Completing the ‘three bears’ is Siobhan Finneran, who gives a quietly sensational performance as matriarch Ivanna. Unable to break from her Jehovah’s Witness doctrine, Ivanna is left with little choice but to watch her family unit crumble before her eyes, and the desperate stoicism that Finneran evokes is genuinely unsettling at times. It’s hard to inspire sympathy in a character whose own bad choices are ruining not only their life but the lives of others sympathetic, but somehow Finneran manages to do that. Her nuanced performance adds more than one or two different layers to the film, making a genuinely intriguing and endlessly complicated protagonist out of a character who could so easily have been seen as a two dimensional villain. I fear that Apostasy will fly well under the radar of most awards bodies this year, but Siobhan Finneran certainly wouldn’t be out of place in any Best Actress category.

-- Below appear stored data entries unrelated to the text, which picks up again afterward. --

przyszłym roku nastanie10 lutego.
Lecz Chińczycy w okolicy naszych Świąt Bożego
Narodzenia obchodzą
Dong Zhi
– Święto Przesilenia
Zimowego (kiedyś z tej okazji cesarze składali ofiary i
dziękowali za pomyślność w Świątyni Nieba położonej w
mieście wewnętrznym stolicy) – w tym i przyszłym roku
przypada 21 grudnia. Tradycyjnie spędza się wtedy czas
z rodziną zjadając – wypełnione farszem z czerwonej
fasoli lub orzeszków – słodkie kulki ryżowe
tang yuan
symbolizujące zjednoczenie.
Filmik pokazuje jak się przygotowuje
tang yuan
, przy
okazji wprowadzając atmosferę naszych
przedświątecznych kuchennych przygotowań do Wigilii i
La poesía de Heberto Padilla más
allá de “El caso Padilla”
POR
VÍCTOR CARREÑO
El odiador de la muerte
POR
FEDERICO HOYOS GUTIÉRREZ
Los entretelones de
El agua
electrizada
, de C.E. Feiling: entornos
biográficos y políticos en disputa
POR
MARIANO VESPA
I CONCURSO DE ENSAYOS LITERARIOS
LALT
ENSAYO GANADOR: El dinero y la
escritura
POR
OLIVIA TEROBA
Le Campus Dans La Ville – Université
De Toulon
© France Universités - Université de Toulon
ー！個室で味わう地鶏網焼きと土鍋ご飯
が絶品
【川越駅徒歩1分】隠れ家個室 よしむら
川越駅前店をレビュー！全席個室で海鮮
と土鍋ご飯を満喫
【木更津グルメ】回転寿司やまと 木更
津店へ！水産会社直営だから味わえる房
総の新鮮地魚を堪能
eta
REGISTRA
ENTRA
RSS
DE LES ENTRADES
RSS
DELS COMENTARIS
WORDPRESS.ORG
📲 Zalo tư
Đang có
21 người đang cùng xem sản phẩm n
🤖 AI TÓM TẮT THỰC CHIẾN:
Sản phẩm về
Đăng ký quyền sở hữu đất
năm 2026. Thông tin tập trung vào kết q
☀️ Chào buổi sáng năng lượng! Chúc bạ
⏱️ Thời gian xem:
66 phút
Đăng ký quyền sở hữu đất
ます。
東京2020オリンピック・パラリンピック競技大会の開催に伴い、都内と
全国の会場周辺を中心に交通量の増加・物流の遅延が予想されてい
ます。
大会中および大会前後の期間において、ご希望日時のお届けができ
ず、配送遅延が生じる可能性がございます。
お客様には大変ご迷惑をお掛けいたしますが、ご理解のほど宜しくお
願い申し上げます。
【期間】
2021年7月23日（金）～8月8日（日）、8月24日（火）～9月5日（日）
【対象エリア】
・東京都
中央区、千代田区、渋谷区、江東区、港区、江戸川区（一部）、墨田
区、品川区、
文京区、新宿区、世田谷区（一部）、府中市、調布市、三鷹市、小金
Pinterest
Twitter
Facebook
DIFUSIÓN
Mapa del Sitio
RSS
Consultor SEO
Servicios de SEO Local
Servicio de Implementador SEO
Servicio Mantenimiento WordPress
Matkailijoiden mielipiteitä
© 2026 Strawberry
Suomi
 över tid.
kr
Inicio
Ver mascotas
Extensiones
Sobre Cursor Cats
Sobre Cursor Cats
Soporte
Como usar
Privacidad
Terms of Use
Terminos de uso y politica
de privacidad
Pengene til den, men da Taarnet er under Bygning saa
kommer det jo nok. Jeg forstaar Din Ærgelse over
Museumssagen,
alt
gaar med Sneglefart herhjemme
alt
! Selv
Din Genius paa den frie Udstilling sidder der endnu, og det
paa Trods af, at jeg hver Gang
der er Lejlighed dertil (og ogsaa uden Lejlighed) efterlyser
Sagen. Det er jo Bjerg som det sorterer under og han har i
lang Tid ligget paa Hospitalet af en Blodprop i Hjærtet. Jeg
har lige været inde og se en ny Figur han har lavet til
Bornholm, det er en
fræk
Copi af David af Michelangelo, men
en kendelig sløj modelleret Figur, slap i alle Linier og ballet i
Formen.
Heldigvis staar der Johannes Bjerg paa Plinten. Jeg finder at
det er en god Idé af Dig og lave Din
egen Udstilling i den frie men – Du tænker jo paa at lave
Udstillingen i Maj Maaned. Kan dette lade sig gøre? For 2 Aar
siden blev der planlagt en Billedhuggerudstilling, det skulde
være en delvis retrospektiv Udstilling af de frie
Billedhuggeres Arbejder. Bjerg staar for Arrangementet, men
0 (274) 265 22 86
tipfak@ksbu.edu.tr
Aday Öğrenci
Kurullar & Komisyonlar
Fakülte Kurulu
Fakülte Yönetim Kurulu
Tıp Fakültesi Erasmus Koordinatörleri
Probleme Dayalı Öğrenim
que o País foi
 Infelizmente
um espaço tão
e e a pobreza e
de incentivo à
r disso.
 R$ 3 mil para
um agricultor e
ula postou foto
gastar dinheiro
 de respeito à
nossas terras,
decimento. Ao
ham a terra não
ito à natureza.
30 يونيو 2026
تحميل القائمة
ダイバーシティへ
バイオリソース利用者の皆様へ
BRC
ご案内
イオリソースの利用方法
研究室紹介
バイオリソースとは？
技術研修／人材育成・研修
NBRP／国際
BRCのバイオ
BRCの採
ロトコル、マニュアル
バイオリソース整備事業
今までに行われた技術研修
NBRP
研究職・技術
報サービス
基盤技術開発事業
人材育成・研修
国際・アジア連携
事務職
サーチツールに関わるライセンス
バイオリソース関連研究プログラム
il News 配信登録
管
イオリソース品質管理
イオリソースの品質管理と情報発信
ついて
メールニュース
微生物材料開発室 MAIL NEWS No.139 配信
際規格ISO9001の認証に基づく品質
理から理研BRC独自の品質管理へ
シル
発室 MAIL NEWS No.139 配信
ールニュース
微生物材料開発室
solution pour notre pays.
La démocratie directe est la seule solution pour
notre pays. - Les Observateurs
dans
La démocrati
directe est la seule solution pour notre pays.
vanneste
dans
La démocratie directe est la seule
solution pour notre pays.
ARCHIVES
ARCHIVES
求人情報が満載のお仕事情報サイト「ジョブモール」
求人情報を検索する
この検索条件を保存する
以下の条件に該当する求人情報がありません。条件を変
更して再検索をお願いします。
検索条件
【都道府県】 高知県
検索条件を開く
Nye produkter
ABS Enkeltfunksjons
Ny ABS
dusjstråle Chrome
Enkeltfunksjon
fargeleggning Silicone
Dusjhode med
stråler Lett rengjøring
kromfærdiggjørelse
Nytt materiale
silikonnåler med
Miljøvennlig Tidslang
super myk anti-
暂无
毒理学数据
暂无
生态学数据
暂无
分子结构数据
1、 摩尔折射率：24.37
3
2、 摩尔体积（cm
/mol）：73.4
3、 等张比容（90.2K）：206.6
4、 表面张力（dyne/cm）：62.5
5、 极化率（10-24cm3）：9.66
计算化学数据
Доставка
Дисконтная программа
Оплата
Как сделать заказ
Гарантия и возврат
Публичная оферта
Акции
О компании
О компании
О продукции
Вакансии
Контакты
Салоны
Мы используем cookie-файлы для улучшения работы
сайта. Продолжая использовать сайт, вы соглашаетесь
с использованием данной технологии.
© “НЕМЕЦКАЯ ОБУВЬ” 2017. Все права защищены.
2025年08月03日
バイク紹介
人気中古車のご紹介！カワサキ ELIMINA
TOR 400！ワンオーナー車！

Overall, Apostasy is a challenging, frustrating but ultimately rewarding film that shines light on a subject and setting combination that audiences won’t be overly familiar with. It ticks all the boxes in terms of performances and thematic tension, and if you can come to terms with what I like to call ‘classic British drama’ pace, the slower, quieter burn, then there is a lot to digest and to think about long after the credits have rolled.

2 thoughts on “Apostasy (2017)

  1. Thanks for making me aware of this one. Zadie Smith, a British author whom I love, wrote a book with a Jehovah’s Witness mother in it: White Teeth.